# Exercise details
In exact form, please repeat the records from their opening line down to the line with "Figure 1: Structure of inverted pendulum.", including that line.

(Saved data entries)
####

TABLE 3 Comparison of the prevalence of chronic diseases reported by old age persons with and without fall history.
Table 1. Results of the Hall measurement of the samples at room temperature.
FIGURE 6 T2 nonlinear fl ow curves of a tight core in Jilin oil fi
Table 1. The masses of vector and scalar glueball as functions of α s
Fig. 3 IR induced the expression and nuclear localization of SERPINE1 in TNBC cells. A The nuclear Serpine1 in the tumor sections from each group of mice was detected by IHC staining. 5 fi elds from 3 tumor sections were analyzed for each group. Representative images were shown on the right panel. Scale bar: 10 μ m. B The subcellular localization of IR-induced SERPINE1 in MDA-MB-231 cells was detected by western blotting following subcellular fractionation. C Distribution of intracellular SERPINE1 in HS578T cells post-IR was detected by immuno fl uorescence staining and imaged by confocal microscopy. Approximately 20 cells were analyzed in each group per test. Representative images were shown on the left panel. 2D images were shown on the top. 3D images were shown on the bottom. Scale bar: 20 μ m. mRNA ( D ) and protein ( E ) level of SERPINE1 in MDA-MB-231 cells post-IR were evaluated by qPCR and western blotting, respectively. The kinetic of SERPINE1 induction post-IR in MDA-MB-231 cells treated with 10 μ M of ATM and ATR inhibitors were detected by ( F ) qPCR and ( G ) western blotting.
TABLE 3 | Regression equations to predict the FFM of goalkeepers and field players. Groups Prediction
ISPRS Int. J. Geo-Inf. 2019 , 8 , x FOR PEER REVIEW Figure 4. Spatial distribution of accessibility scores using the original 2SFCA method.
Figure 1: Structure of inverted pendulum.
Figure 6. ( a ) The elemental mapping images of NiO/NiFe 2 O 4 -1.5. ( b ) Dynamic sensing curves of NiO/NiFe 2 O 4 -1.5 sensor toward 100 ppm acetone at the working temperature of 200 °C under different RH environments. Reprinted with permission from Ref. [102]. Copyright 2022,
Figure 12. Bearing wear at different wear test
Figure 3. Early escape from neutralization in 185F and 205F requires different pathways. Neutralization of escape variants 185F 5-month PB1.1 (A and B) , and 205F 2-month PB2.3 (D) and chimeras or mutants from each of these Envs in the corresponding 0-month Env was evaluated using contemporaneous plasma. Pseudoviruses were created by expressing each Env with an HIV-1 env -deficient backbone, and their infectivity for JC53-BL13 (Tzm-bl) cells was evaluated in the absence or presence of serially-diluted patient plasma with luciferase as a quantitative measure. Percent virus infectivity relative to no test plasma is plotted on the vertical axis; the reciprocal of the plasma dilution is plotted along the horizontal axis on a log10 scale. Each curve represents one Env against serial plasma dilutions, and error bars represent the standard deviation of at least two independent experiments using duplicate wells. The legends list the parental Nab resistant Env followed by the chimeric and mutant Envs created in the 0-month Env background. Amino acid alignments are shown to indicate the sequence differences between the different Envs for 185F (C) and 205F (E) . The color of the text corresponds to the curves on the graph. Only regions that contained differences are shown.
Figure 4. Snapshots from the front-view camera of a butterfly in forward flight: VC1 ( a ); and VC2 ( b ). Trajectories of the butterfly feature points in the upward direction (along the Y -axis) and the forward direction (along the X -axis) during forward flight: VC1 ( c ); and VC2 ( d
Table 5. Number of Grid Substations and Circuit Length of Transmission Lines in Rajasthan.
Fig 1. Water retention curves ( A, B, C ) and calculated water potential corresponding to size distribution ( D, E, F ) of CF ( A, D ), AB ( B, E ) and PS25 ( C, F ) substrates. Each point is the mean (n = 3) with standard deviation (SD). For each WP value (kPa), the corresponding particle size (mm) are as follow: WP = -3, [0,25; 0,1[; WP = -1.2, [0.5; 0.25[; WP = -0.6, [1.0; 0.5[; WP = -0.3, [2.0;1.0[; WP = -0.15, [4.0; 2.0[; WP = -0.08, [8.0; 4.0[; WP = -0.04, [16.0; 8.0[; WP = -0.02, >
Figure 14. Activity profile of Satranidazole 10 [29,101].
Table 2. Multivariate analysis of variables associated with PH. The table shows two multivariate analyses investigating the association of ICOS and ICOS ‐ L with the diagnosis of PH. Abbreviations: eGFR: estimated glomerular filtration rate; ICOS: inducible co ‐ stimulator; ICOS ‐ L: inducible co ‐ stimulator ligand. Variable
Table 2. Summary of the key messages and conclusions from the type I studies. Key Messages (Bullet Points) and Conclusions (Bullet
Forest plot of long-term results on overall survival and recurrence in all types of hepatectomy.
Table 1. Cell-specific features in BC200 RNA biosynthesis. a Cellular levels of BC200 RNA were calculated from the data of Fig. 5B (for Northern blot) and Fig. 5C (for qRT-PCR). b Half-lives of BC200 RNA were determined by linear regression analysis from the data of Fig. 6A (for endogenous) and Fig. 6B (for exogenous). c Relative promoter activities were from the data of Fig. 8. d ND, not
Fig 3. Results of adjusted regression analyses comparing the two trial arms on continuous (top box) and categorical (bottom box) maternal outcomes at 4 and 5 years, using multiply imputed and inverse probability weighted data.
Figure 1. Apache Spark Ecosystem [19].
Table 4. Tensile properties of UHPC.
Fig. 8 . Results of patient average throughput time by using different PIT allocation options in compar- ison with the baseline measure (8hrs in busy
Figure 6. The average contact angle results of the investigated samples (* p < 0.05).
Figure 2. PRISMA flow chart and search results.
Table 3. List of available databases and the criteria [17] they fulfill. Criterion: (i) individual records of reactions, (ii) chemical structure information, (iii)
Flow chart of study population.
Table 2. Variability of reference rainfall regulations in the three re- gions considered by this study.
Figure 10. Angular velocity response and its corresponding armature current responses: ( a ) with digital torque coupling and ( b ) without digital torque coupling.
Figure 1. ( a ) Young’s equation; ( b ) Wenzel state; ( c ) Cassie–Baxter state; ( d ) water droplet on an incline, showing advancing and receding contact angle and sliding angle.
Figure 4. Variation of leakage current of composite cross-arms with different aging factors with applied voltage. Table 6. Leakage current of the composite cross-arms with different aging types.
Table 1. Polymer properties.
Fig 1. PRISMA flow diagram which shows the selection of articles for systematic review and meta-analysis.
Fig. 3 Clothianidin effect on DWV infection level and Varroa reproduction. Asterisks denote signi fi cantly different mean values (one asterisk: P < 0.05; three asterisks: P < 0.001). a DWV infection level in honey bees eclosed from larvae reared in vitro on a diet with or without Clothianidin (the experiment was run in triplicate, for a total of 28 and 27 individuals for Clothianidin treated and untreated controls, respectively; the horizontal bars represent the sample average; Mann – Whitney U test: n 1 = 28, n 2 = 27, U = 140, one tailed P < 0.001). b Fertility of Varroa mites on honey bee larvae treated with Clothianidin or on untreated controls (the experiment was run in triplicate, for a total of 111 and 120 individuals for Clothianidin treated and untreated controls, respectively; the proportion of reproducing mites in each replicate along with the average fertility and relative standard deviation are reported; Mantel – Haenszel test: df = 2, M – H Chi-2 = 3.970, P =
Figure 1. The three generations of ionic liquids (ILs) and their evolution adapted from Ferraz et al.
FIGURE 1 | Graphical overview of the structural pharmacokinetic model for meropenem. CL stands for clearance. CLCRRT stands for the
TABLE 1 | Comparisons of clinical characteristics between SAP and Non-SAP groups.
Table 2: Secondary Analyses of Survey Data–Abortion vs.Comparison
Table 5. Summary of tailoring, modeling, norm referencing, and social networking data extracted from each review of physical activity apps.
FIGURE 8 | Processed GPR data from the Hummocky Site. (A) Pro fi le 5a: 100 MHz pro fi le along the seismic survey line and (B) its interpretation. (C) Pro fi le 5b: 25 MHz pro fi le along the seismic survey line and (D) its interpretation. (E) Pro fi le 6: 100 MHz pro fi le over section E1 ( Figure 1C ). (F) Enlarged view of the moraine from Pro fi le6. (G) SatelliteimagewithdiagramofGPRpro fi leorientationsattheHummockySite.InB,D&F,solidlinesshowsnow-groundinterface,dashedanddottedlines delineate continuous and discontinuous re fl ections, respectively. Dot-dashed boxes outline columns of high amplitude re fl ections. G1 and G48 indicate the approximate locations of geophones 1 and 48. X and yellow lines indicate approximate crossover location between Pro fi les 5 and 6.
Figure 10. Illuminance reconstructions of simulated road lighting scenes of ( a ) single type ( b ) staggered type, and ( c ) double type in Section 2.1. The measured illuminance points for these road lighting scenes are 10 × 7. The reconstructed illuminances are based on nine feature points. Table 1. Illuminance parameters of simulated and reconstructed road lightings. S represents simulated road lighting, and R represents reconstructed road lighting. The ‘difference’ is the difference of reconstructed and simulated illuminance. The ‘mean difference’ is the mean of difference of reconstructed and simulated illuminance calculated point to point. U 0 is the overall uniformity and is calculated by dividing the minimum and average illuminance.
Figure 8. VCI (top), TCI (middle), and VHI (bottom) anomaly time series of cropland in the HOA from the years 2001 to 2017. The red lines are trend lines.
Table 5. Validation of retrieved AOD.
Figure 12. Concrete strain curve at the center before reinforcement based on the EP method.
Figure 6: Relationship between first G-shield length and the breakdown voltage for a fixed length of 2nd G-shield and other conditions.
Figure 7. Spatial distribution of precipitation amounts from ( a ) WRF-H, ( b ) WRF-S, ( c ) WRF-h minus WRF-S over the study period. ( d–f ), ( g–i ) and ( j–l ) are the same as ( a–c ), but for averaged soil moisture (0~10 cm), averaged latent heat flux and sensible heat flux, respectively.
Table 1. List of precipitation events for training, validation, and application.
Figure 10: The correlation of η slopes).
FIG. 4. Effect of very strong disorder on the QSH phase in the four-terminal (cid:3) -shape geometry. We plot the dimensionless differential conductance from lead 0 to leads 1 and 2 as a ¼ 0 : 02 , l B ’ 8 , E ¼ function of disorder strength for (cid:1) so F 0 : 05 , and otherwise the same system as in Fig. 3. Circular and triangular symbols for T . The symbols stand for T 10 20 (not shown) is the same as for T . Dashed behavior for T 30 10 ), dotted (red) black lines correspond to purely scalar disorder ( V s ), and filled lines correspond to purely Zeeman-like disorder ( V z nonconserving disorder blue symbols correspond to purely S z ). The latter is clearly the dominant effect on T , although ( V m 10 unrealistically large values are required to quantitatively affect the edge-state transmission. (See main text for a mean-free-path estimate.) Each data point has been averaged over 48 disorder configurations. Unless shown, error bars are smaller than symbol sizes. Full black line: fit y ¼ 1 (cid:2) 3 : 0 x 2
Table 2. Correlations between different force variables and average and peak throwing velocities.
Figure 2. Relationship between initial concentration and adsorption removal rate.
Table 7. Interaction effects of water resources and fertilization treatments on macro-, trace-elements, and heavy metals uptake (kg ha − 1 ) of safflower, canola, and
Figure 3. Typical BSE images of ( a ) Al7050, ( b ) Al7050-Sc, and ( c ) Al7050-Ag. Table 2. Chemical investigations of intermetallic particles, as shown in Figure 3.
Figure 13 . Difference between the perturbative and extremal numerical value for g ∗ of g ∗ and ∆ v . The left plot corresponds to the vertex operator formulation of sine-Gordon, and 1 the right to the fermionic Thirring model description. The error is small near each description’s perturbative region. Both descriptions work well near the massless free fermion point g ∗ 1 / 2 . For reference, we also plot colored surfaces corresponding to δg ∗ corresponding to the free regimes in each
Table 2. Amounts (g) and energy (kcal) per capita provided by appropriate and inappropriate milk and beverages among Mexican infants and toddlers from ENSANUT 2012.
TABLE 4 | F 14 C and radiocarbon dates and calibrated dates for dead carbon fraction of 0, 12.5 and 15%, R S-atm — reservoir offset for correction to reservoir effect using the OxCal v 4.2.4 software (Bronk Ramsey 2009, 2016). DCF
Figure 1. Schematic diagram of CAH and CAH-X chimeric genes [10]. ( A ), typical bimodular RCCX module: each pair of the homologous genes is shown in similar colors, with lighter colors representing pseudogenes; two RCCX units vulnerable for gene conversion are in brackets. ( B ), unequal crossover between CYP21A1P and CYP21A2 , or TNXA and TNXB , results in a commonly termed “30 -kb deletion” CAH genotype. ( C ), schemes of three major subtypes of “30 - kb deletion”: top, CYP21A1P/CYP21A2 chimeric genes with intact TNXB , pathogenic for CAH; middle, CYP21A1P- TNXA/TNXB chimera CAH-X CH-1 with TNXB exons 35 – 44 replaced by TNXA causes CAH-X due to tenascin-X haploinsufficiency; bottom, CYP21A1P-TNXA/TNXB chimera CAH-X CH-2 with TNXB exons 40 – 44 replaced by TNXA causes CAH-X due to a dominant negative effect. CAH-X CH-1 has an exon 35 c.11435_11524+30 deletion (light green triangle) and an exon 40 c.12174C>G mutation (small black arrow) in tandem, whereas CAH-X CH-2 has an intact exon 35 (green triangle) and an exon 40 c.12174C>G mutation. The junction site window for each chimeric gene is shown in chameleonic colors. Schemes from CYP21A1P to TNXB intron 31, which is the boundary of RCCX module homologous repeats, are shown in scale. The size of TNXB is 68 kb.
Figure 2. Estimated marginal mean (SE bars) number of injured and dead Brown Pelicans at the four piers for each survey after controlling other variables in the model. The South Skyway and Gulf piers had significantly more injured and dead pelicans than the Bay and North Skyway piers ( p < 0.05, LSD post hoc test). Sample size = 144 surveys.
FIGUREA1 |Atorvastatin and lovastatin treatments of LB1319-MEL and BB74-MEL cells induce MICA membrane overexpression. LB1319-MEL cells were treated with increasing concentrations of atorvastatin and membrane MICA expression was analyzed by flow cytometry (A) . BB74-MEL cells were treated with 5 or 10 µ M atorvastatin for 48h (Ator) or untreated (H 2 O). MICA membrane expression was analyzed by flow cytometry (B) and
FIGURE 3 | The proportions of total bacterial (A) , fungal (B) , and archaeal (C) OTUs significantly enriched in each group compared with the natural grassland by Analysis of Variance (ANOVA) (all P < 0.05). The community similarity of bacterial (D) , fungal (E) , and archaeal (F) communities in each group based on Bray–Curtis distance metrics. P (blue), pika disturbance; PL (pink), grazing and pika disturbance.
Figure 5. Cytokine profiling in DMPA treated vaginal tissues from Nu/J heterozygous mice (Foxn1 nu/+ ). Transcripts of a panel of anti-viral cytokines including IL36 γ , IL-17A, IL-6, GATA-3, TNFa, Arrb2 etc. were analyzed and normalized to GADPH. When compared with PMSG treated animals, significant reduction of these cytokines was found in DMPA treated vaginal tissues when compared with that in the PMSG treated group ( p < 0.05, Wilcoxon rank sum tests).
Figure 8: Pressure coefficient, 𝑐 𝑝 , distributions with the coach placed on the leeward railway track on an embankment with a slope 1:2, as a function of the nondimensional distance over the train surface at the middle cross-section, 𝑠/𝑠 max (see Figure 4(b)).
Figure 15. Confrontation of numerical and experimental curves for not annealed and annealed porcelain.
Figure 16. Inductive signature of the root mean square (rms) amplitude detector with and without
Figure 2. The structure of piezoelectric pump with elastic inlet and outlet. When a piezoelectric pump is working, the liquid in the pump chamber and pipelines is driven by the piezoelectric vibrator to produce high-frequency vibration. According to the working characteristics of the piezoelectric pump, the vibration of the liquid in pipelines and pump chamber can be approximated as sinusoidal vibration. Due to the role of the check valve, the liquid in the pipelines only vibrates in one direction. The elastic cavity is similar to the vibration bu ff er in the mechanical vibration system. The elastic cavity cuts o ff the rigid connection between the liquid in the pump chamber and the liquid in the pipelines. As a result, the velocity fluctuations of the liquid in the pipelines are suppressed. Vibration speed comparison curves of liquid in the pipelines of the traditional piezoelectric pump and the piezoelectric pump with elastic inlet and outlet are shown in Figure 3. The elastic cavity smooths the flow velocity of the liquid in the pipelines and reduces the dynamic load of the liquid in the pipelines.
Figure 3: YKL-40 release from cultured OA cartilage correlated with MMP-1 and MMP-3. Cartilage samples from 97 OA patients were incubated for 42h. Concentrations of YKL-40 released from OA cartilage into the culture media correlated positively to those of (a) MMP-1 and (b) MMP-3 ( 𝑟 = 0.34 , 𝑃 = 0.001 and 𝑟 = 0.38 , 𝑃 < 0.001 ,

####

# Answer to the problem
TABLE 3 Comparison of the prevalence of chronic diseases reported by old age persons with and without fall history.
Table 1. Results of the Hall measurement of the samples at room temperature.
FIGURE 6 T2 nonlinear fl ow curves of a tight core in Jilin oil fi
Table 1. The masses of vector and scalar glueball as functions of α s
Fig. 3 IR induced the expression and nuclear localization of SERPINE1 in TNBC cells. A The nuclear Serpine1 in the tumor sections from each group of mice was detected by IHC staining. 5 fi elds from 3 tumor sections were analyzed for each group. Representative images were shown on the right panel. Scale bar: 10 μ m. B The subcellular localization of IR-induced SERPINE1 in MDA-MB-231 cells was detected by western blotting following subcellular fractionation. C Distribution of intracellular SERPINE1 in HS578T cells post-IR was detected by immuno fl uorescence staining and imaged by confocal microscopy. Approximately 20 cells were analyzed in each group per test. Representative images were shown on the left panel. 2D images were shown on the top. 3D images were shown on the bottom. Scale bar: 20 μ m. mRNA ( D ) and protein ( E ) level of SERPINE1 in MDA-MB-231 cells post-IR were evaluated by qPCR and western blotting, respectively. The kinetic of SERPINE1 induction post-IR in MDA-MB-231 cells treated with 10 μ M of ATM and ATR inhibitors were detected by ( F ) qPCR and ( G ) western blotting.
TABLE 3 | Regression equations to predict the FFM of goalkeepers and field players. Groups Prediction
ISPRS Int. J. Geo-Inf. 2019 , 8 , x FOR PEER REVIEW Figure 4. Spatial distribution of accessibility scores using the original 2SFCA method.
Figure 1: Structure of inverted pendulum.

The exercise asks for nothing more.